[HOW TO COMPLETE THIS TASK]: Rewrite the listing from its first line through the line containing "<li>Fill out <a", replacing "Restart Timer" with "Reboot Timer" and changing nothing else. Leave out the pictures.

>>>>>

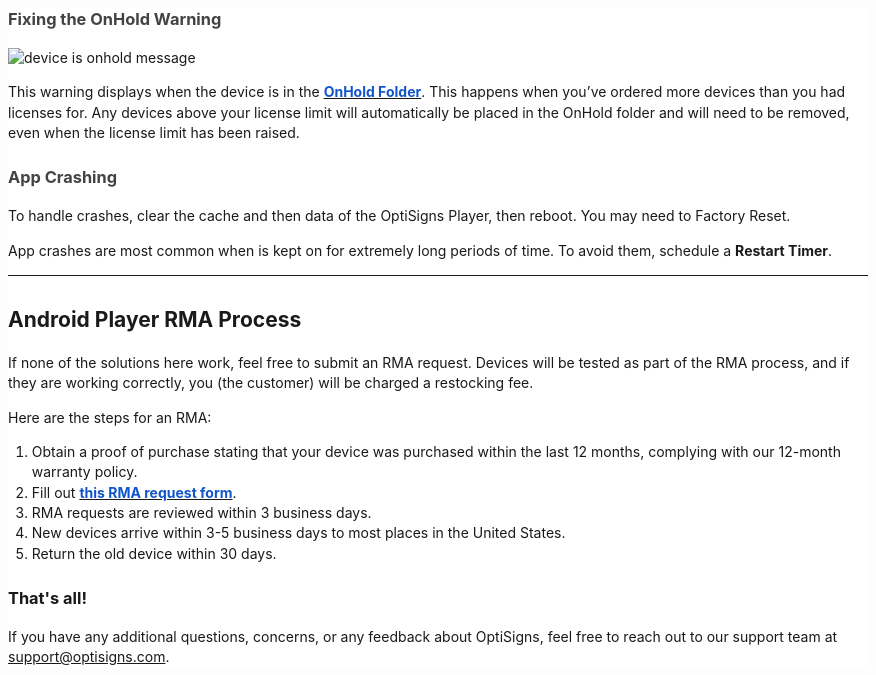 <h3 id="h_01JRAVR1WR6RJ62VBBF60F46BP"><span style="color: #434343;">Fixing the OnHold Warning</span></h3>
<p><img src="https://support.optisigns.com/hc/article_attachments/40147900625555" alt="device is onhold message" width="624" height="144"></p>
<p>This warning displays when the device is in the <a href="https://support.optisigns.com/hc/en-us/articles/1500003244381-About-the-OnHold-Devices-Folder"><strong><span class="wysiwyg-underline" style="color: #1155cc;">OnHold Folder</span></strong></a>. This happens when you’ve ordered more devices than you had licenses for. Any devices above your license limit will automatically be placed in the OnHold folder and will need to be removed, even when the license limit has been raised.</p>
<p><a name="AppCrashing"></a></p>
<h3 id="h_01JRAVR1WRDXN8WSP7Y6TSAEW8"><span style="color: #434343;">App Crashing</span></h3>
<p>To handle crashes, clear the cache and then data of the OptiSigns Player, then reboot. You may need to Factory Reset.</p>
<p>App crashes are most common when is kept on for extremely long periods of time. To avoid them, schedule a <strong>Restart Timer</strong>.</p>
<hr>
<p><a name="RMA"></a></p>
<h2 id="h_01JRAVR1WRQ4FAEFSFM8KYKPZS">Android Player RMA Process</h2>
<p>If none of the solutions here work, feel free to submit an RMA request. Devices will be tested as part of the RMA process, and if they are working correctly, you (the customer) will be charged a restocking fee.</p>
<p>Here are the steps for an RMA:</p>
<ol>
<li>Obtain a proof of purchase stating that your device was purchased within the last 12 months, complying with our 12-month warranty policy.</li>
<li>Fill out <a href="https://share.hsforms.com/14BvoeL1JRlGgxr3ec_kdJgca5m5"><strong><span class="wysiwyg-underline" style="color: #1155cc;">this RMA request form</span></strong></a>.</li>
<li>RMA requests are reviewed within 3 business days.</li>
<li>New devices arrive within 3-5 business days to most places in the United States.</li>
<li>Return the old device within 30 days.</li>
</ol>
<h3 id="6-that-s-all-">That's all!</h3>
<p>If you have any additional questions, concerns, or any feedback about OptiSigns, feel free to reach out to our support team at <a href="mailto:support@optisigns.com" target="_self">support@optisigns.com</a>.</p>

<<<<<

[SOLUTION TO THIS TASK]:
 <h3 id="h_01JRAVR1WR6RJ62VBBF60F46BP"><span style="color: #434343;">Fixing the OnHold Warning</span></h3>
<p><img src="https://support.optisigns.com/hc/article_attachments/40147900625555" alt="device is onhold message" width="624" height="144"></p>
<p>This warning displays when the device is in the <a href="https://support.optisigns.com/hc/en-us/articles/1500003244381-About-the-OnHold-Devices-Folder"><strong><span class="wysiwyg-underline" style="color: #1155cc;">OnHold Folder</span></strong></a>. This happens when you’ve ordered more devices than you had licenses for. Any devices above your license limit will automatically be placed in the OnHold folder and will need to be removed, even when the license limit has been raised.</p>
<p><a name="AppCrashing"></a></p>
<h3 id="h_01JRAVR1WRDXN8WSP7Y6TSAEW8"><span style="color: #434343;">App Crashing</span></h3>
<p>To handle crashes, clear the cache and then data of the OptiSigns Player, then reboot. You may need to Factory Reset.</p>
<p>App crashes are most common when is kept on for extremely long periods of time. To avoid them, schedule a <strong>Reboot Timer</strong>.</p>
<hr>
<p><a name="RMA"></a></p>
<h2 id="h_01JRAVR1WRQ4FAEFSFM8KYKPZS">Android Player RMA Process</h2>
<p>If none of the solutions here work, feel free to submit an RMA request. Devices will be tested as part of the RMA process, and if they are working correctly, you (the customer) will be charged a restocking fee.</p>
<p>Here are the steps for an RMA:</p>
<ol>
<li>Obtain a proof of purchase stating that your device was purchased within the last 12 months, complying with our 12-month warranty policy.</li>
<li>Fill out <a href="https://share.hsforms.com/14BvoeL1JRlGgxr3ec_kdJgca5m5"><strong><span class="wysiwyg-underline" style="color: #1155cc;">this RMA request form</span></strong></a>.</li>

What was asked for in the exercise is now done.